▸ PROBLEM REQUIREMENTS
State how many lines in the entries below contain "ImmSrc". Write nothing but the number.

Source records
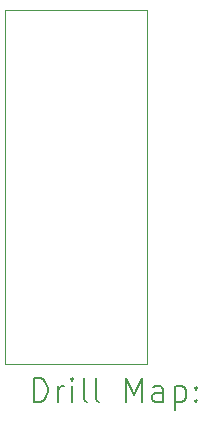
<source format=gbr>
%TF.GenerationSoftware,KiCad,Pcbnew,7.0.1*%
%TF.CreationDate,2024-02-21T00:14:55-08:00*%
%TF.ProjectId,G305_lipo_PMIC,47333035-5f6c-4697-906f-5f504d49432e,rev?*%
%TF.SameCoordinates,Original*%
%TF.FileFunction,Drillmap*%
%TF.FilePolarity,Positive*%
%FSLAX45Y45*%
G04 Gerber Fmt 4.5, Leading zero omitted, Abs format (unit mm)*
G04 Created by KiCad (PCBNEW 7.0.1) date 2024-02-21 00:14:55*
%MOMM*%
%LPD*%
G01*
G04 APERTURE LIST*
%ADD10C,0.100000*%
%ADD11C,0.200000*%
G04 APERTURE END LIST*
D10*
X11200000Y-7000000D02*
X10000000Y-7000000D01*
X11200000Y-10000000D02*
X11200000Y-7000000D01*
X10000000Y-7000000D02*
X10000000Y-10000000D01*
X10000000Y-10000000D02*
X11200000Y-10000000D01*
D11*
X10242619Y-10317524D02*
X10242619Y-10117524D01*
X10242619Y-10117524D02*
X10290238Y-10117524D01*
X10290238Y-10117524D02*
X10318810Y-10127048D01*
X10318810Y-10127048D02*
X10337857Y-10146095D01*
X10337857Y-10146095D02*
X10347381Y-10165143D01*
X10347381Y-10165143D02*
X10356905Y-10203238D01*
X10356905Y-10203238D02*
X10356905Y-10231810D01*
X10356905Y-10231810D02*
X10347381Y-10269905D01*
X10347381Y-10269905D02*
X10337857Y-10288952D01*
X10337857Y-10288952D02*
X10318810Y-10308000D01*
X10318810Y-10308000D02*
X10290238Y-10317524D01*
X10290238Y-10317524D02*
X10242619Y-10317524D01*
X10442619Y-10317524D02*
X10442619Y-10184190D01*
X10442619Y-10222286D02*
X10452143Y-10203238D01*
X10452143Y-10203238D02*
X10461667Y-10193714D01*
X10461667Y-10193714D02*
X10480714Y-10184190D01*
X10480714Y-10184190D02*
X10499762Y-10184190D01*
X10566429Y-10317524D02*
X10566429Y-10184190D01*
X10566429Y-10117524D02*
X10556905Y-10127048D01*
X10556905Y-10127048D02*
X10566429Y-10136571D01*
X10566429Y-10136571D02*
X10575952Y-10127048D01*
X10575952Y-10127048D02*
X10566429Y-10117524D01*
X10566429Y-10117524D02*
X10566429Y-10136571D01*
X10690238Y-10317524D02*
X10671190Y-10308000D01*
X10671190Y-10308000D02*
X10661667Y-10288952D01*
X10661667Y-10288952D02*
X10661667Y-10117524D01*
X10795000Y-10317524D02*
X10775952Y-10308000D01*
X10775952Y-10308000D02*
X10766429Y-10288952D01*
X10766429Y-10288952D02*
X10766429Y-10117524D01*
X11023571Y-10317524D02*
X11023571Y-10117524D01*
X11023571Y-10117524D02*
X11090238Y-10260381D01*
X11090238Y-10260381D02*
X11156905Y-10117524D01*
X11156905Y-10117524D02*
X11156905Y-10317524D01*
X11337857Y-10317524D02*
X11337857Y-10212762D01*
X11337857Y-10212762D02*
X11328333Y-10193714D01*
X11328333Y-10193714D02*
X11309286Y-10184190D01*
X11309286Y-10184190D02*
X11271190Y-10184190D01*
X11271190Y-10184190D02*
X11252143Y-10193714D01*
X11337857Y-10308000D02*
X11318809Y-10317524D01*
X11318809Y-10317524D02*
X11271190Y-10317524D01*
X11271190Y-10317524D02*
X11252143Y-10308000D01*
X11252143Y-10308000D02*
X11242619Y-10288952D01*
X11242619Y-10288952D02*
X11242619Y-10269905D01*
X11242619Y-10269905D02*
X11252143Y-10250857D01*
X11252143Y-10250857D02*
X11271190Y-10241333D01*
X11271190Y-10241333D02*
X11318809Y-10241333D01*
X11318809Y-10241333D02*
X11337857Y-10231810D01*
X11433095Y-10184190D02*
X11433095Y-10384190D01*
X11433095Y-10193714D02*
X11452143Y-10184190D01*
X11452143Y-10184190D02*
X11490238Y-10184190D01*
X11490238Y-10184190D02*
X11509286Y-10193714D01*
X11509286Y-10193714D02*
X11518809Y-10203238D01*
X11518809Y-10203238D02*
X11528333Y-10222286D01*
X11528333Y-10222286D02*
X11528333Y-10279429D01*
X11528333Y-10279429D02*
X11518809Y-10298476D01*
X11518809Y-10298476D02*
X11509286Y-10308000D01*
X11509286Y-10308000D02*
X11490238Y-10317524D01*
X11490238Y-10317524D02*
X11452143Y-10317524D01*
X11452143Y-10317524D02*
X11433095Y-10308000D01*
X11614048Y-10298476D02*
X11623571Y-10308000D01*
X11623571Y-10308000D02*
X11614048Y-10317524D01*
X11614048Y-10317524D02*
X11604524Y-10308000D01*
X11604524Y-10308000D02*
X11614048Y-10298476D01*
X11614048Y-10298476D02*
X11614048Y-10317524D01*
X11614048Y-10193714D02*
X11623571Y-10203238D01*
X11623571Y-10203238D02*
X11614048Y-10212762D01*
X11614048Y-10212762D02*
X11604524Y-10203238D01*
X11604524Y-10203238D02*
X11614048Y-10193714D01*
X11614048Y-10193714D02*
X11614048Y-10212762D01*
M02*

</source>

* * *

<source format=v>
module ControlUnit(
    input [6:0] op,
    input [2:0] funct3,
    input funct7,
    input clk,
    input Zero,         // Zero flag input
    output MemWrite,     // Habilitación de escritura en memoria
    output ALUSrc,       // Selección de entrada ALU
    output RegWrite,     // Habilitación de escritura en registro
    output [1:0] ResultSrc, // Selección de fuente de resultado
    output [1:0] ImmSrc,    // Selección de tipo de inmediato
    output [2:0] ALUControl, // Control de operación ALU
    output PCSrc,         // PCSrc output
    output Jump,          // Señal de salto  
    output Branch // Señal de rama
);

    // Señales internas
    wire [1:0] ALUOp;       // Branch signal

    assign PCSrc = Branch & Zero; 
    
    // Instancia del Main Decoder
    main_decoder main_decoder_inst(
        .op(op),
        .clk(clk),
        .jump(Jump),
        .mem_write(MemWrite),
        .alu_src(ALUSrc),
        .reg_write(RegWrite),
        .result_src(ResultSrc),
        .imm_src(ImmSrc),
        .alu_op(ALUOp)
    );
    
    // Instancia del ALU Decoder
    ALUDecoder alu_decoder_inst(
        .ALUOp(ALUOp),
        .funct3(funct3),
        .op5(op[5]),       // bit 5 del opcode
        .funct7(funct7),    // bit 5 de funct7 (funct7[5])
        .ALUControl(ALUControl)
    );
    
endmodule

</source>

▸ RESULT
2